Provided text =
Cultural Engagement and the Media
Dr. Darrell Bock and Kerby Anderson, President of Probe Ministries, discuss their experience with the media and suggest tips for talking with secular journalists and explaining a biblical worldview.
Part 1 of 4
Timecodes
- 00:42
- Kerby Anderson’s experience in the media with print and radio
- 3:58
- What is cultural engagement?
- 7:59
- When engaging with culture, how do you move from a topic to the Bible?
- 9:58
- We all have a worldview of culture. How do you help someone discover their worldview?
Transcript
- Darrell Bock:
- Welcome to “The Table” this morning. I have Kerby Anderson, President of Probe Ministries International with me today. Our topic is going to be Cultural Engagement and the Media. I’m Darrell Bock, Executive Director for the Center for Christian Leadership here at Dallas Theological Seminary, and we’re glad you can be with us today. Kerby, it’s a pleasure to have you in.
- Kerby Anderson:
- It’s good to be with you, sure.
- Darrell Bock:
- We’ve done this lots of times the other way around, and so I’m paying you back today.
- Kerby Anderson:
- That’ll be good.
- Darrell Bock:
- But we’re glad to have you. Kerby, I think just to launch in and give people a context of what we’re going to discuss, why don’t you talk a little bit about the experience that you’ve had in the media both in print and on radio.
- Kerby Anderson:
- I’m fortunate in some respects because I’ve been on both sides of the microphone, as you well know. Certainly I’ve written quite a number of books, and so as an author oftentimes I’ve been interviewed on various TV and radio programs. But also over the years I’ve had a real privilege to actually be an interviewer, and that started, first of all, right in this very room. We began to do the Probe Radio Program for awhile using this studio. That was 30 years ago. Originally it was a 15-minute program. Then it was down to a five-minute program and now it’s a three-minute program on about 600 stations.
I also began to occasionally be a guest host on Moody Broadcasting Open Line and then later began to be kind of a guest host and now even am the host of a show called Point of View, which is on about 360 stations. So between television and radio, I’ve done a lot of media, been really fortunate to do that. And I’ve been on both sides of those microphones so I, as you, have well been aware there are some times when you get some interviews, which aren’t really very well done.
- Darrell Bock:
- Yeah, exactly.
- Kerby Anderson:
- So we might prepare some of the people watching this today for what they might encounter when they go out there and do a book interview.
- Darrell Bock:
- Exactly right. So now currently how often are you one the air?

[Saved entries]

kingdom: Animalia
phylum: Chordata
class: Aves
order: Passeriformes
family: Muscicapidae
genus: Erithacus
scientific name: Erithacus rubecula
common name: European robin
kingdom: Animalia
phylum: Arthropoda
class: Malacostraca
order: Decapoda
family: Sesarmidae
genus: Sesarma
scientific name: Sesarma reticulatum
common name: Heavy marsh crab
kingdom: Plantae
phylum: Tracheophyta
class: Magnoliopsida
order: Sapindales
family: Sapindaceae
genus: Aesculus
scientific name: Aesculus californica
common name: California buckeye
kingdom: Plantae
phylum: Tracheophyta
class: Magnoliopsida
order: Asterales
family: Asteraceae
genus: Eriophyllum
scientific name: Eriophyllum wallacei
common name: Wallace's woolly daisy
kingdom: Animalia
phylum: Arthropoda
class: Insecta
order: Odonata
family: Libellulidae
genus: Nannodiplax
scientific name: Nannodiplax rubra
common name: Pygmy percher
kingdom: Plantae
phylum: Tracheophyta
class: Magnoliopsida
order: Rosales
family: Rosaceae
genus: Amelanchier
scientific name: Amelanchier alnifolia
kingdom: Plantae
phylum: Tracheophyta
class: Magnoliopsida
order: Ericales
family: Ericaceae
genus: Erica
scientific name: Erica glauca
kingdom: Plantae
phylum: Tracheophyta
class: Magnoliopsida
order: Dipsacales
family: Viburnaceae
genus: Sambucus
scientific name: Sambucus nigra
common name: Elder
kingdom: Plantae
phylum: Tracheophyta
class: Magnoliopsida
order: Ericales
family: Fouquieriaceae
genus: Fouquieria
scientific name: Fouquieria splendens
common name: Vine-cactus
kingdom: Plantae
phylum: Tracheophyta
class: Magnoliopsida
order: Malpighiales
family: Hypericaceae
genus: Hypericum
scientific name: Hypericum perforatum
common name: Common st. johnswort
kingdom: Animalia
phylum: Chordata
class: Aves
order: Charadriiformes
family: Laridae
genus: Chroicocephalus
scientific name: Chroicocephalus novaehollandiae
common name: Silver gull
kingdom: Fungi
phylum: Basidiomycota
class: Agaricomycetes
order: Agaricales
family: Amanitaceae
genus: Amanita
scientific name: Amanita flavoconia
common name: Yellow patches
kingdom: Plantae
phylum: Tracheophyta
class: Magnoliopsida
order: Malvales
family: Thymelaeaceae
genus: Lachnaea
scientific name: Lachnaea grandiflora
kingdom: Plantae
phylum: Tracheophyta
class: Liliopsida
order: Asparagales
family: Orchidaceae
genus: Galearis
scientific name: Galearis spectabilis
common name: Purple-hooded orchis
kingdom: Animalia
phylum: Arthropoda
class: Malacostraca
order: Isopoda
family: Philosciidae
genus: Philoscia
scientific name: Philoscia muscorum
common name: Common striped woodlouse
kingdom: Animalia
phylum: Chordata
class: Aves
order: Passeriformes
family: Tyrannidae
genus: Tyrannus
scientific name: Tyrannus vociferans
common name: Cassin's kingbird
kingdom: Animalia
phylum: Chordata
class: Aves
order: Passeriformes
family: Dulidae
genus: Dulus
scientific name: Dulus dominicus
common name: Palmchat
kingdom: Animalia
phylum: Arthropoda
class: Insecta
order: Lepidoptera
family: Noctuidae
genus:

Given exercise =
Please carry on the interview transcript on cultural engagement and the media from where it stops, with Kerby Anderson's reply to the last question. The listing is separate material and has no connection to the interview on cultural engagement and the media.

Answer to the task =
- Kerby Anderson:
- I’m on the air every single day with a show called Point of View. The Probe Radio Program is on every day as well, and then occasionally I do some other programs as well. I do things on the Moody Broadcasting Network. Once a month American Family Radio does a program called Fire Away where they can fire any question they want to me. And so quite a bit of media still is part of my life.
- Darrell Bock:
- And then the other half of what you do that is related to cultural engagement, of course, is your work with Probe Ministries. Why don’t you talk a little bit about what they do and how they seek to engage the culture with Christianity?
- Kerby Anderson:
- Certainly. We’re coming up to our 40th anniversary of Probe, and Jimmy Williams, John Buell started it really with a desire to try to engage the culture but in particular the university classroom. They’d been very influenced by Francis Schaeffer and some of his writings and began to realize that there was a real need to try to give a Christian perspective on the campus. So when I first joined Probe, that was a lot of what we were doing. We were speaking on college campuses. First campus I was on was Oklahoma State. I spoke 17 times in three days, and that was because we spoke at 175 classes in three days to 6,000 students. They didn’t have time to kind of let me ease into it, and so we still do some campus kinds of things.
But that’s when I began to say, you know, there are a lot of other issues we’re addressing. The topics we’re addressing on the campus are also in the media. And just as you have written on that and really tried to address that, we began to write books, I began to do some of the radio programs, we began to do more in the media. And still to this very day, we’re all about kind of helping people understand the world from a Christian point of view. It’s kind of a worldview ministry.
- Darrell Bock:
- Well, that’s great. Yeah, I remember my experience with Probe. I was a student at the University of Texas, and they came and were in a couple of classes, I think, that I did. You guys moved from class to class so fast it was like, “Hi, I’m John Buell. I’m with Probe Ministries. Our topic is … and I’m now onto the next class.”
- Kerby Anderson:
- That’s very, very true.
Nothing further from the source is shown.